By Belén Carreño and Inti Landauro
MADRID (Reuters) -Spain's Socialist Prime Minister Pedro Sanchez called a snap national election on Monday and his main conservative rival urged voters to make him the country's next leader, after left-wing parties suffered a heavy defeat in a regional ballot.
Sanchez, who had often said he wanted to see out a full term in office, portrayed Sunday's rout as a clear vote of no confidence in his coalition government.
The mainstream People's Party (PP) of Alberto Nunez Feijoo won outright control of two regional governments and could run six more in partnership with the far-right Vox, whose leader Santiago Abascal said he was ready to form coalitions with the PP. In all, 12 regions were contested.

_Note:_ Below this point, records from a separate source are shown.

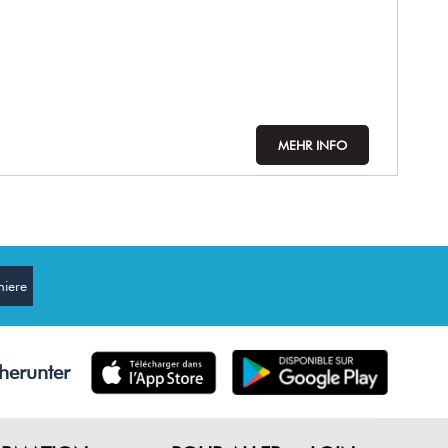
MEHR INFO
herunter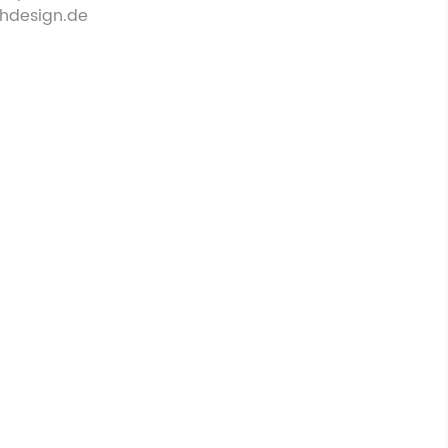
chdesign.de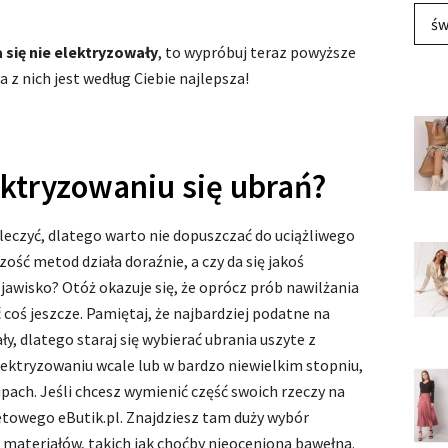
św
a się nie elektryzowały
, to wypróbuj teraz powyższe
 z nich jest według Ciebie najlepsza!
ektryzowaniu się ubrań?
 leczyć, dlatego warto nie dopuszczać do uciążliwego
ość metod działa doraźnie, a czy da się jakoś
zjawisko? Otóż okazuje się, że oprócz prób nawilżania
coś jeszcze. Pamiętaj, że najbardziej podatne na
y, dlatego staraj się wybierać ubrania uszyte z
lektryzowaniu wcale lub w bardzo niewielkim stopniu,
pach. Jeśli chcesz wymienić część swoich rzeczy na
etowego eButik.pl. Znajdziesz tam duży wybór
materiałów, takich jak choćby nieoceniona bawełna.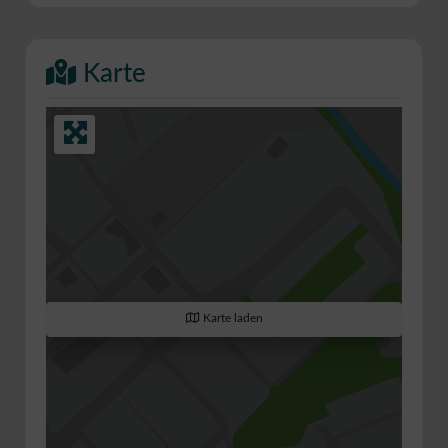
Karte
Karte laden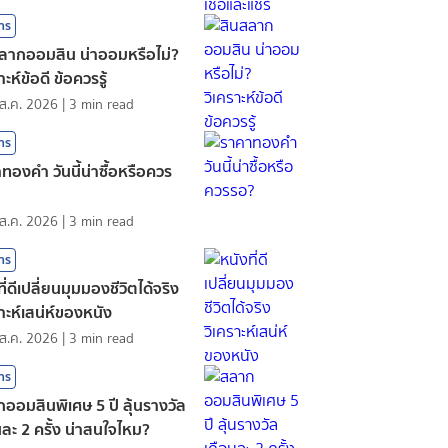
สาร
ลากออมสิน น่าออมหรือไม่?
าะห์ข้อดี ข้อควรรู้
ส.ค. 2026
|
3
min read
สาร
ทองคํา วันนี้น่าซื้อหรือควร
ส.ค. 2026
|
3
min read
สาร
ี่ดีเปลี่ยนมุมมองชีวิตได้จริง
ราะห์เสน่ห์ของหนัง
ส.ค. 2026
|
3
min read
สาร
ออมสินพิเศษ 5 ปี ลุ้นรางวัล
นละ 2 ครั้ง น่าสนใจไหม?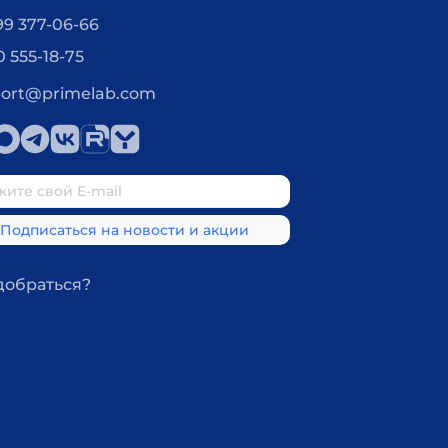
99 377-06-66
0 555-18-75
ort@primelab.com
добраться?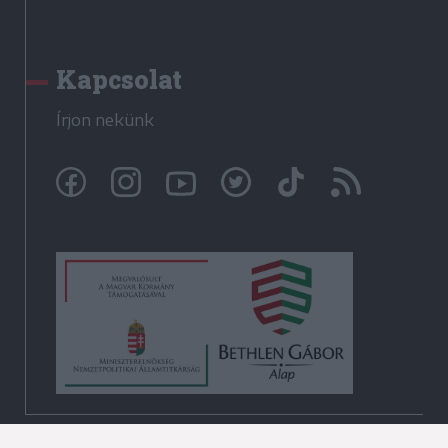
Kapcsolat
Írjon nekünk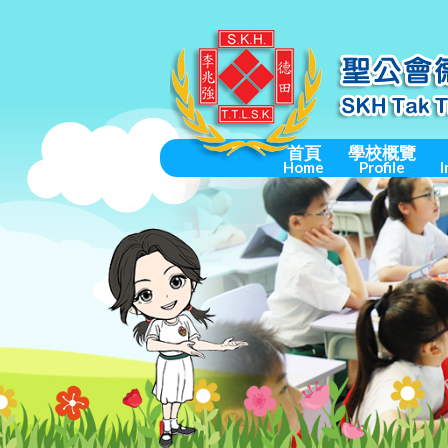
首頁
學校概覽
Home
Profile
I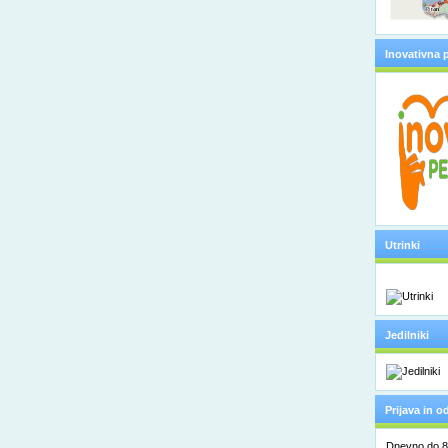
Inovativna 
Utrinki
Jedilniki
Prijava in 
Dnevno do 8.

Sanchez, saying he felt compelled to "take personal responsibility for the results", announced the national election for July 23.
He had previously said the ballot would be in December, near the end of Spain's rotating presidency of the European Union, which begins on July 1.
Sanchez said he now needed to "seek a clarification about the wishes of Spain's people, a clarification about the political direction that the government should take, and about the political forces that should lead the country through that phase."
"...I believe it is necessary to respond and submit our democratic mandate to the will of the people," he said in a televised speech that took even some of his political allies and members of his closest circle by surprise.
Sunday's results indicate the PP and the far-right Vox could unseat Sanchez and his Socialist Workers' Party (PSOE) if they replicated that performance at national parliamentary level.
"The sooner (the election), the better," Feijoo told a press conference, asking voters to give his party a "clear majority" to run the country.
"I ask Spaniards to make me Spain's next prime minister," he said, adding that he had held informal talks with Vox over the outcome of Sunday's election.